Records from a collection
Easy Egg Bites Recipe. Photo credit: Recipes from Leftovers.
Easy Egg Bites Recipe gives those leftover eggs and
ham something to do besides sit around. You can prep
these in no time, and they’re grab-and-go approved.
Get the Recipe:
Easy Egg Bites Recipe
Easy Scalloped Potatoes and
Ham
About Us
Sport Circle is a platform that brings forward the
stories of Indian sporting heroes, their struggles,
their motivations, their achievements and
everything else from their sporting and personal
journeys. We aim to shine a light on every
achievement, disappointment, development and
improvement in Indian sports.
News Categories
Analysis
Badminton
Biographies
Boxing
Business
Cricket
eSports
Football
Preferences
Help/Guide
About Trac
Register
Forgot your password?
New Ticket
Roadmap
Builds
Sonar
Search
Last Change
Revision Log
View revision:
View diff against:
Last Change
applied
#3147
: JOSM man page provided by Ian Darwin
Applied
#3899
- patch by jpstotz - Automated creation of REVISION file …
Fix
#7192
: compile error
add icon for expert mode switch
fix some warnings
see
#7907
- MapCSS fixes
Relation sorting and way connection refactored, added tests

--

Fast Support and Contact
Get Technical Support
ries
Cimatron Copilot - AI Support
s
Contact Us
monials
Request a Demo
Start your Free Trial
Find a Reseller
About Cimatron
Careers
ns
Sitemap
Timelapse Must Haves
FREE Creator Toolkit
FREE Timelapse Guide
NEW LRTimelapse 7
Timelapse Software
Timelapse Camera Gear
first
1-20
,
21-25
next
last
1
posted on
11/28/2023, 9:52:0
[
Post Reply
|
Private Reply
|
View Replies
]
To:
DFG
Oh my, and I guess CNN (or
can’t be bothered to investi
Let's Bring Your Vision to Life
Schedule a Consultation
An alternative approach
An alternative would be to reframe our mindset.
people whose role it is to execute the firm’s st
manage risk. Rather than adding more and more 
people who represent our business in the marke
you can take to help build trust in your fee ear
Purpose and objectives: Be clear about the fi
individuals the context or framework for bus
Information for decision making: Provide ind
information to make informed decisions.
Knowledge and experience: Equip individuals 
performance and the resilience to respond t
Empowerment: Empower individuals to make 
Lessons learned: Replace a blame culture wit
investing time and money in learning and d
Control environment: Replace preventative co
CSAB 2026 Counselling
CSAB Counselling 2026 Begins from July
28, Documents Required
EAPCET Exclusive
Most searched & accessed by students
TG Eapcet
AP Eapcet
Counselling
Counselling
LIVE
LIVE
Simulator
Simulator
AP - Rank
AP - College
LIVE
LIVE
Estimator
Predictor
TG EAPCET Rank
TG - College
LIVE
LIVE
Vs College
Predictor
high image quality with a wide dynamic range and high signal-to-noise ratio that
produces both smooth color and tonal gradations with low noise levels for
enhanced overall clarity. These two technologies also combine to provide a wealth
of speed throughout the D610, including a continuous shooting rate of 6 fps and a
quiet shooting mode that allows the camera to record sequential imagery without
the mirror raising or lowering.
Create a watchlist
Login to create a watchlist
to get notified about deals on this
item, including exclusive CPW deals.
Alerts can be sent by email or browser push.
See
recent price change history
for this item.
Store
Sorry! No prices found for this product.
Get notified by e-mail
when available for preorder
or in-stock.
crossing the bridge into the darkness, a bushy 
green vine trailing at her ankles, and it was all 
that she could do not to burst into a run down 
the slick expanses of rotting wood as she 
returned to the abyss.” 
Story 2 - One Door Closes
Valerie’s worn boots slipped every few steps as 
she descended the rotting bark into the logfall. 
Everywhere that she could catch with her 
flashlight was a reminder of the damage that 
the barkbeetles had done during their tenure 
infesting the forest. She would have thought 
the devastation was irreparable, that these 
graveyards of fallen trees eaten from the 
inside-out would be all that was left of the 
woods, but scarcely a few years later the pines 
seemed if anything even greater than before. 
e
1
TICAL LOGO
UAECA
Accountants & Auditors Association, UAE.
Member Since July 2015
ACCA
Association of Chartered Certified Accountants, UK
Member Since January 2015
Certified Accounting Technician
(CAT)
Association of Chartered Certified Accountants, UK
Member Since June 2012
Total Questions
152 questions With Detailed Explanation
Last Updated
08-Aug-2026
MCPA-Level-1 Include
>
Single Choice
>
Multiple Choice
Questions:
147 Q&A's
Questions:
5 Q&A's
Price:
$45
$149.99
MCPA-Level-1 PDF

EXERCISE INSTRUCTIONS. Reproduce the items starting at the line containing "Fast Support and Contact" and ending at the line containing "An alternative approach", with "Support" renamed to "Help" and nothing else altered.

TASK RESULT.
Fast Help and Contact
Get Technical Help
ries
Cimatron Copilot - AI Help
s
Contact Us
monials
Request a Demo
Start your Free Trial
Find a Reseller
About Cimatron
Careers
ns
Sitemap
Timelapse Must Haves
FREE Creator Toolkit
FREE Timelapse Guide
NEW LRTimelapse 7
Timelapse Software
Timelapse Camera Gear
first
1-20
,
21-25
next
last
1
posted on
11/28/2023, 9:52:0
[
Post Reply
|
Private Reply
|
View Replies
]
To:
DFG
Oh my, and I guess CNN (or
can’t be bothered to investi
Let's Bring Your Vision to Life
Schedule a Consultation
An alternative approach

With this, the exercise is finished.